:: Data to use

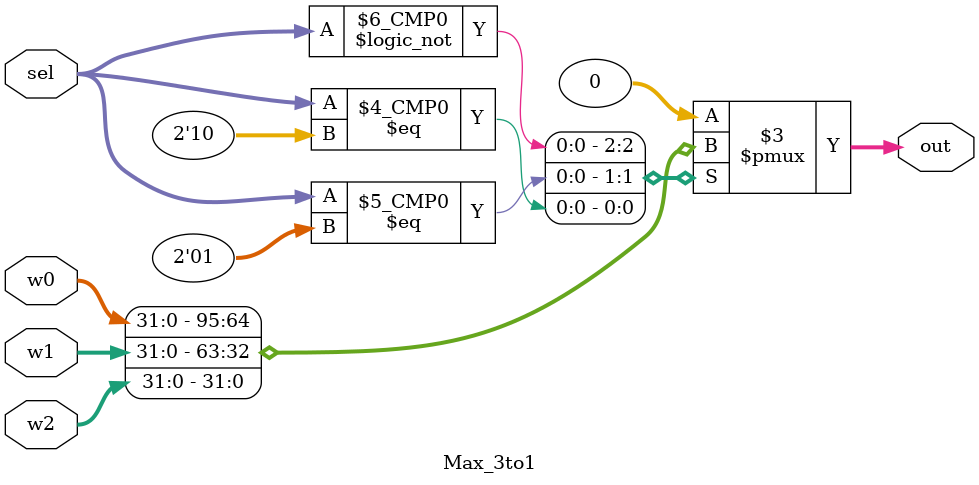
<source format=v>
`timescale 1ns / 1ps
module Max_3to1
(
	input [1 : 0] sel,
	input [31 : 0] w0, w1, w2,
	output reg [31 : 0] out
);

always @(*)
begin
	case (sel)
		2'd0 : out = w0;
		2'd1 : out = w1;
		2'd2 : out = w2;

		default : out = 'b0;
	endcase
end

endmodule
</source>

::::

:: Problem ::
Each record above must be retyped exactly. Omit the pictures.

:: Result of this exercise ::
<source format=v>
`timescale 1ns / 1ps
module Max_3to1
(
	input [1 : 0] sel,
	input [31 : 0] w0, w1, w2,
	output reg [31 : 0] out
);

always @(*)
begin
	case (sel)
		2'd0 : out = w0;
		2'd1 : out = w1;
		2'd2 : out = w2;

		default : out = 'b0;
	endcase
end

endmodule
</source>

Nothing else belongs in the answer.